◆ **Task description**
Copy the text lines from every one of the items below exactly as they appear, leaving the pictures out of your answer.

-- Opening Marker --

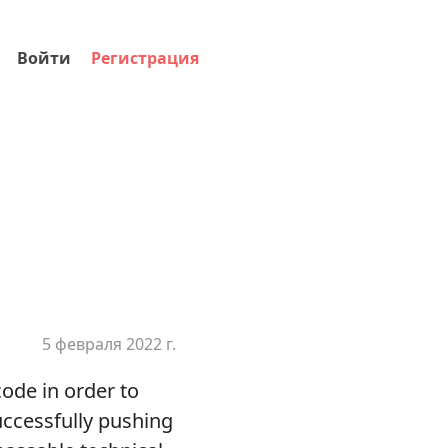
Войти
Регистрация
5 февраля 2022 г.
ode in order to
uccessfully pushing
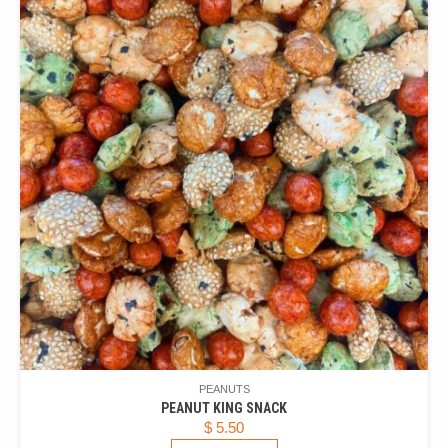
PEANUTS
PEANUT KING SNACK
$
5.50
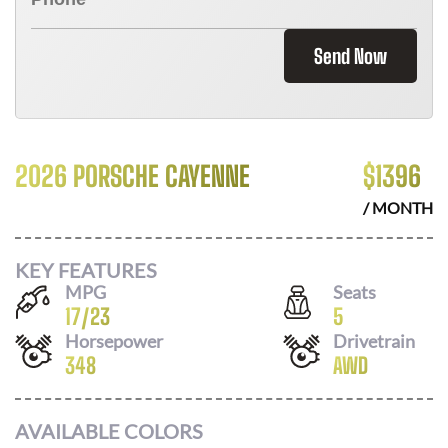
Send Now
2026 PORSCHE CAYENNE
$
1396
/ MONTH
KEY FEATURES
MPG
Seats
17
/
23
5
Horsepower
Drivetrain
348
AWD
AVAILABLE COLORS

-- Closing Marker --

◆ **Solution to the exercise**
Войти
Регистрация
5 февраля 2022 г.
ode in order to
uccessfully pushing
PEANUTS
PEANUT KING SNACK
$
5.50
Send Now
2026 PORSCHE CAYENNE
$
1396
/ MONTH
KEY FEATURES
MPG
Seats
17
/
23
5
Horsepower
Drivetrain
348
AWD
AVAILABLE COLORS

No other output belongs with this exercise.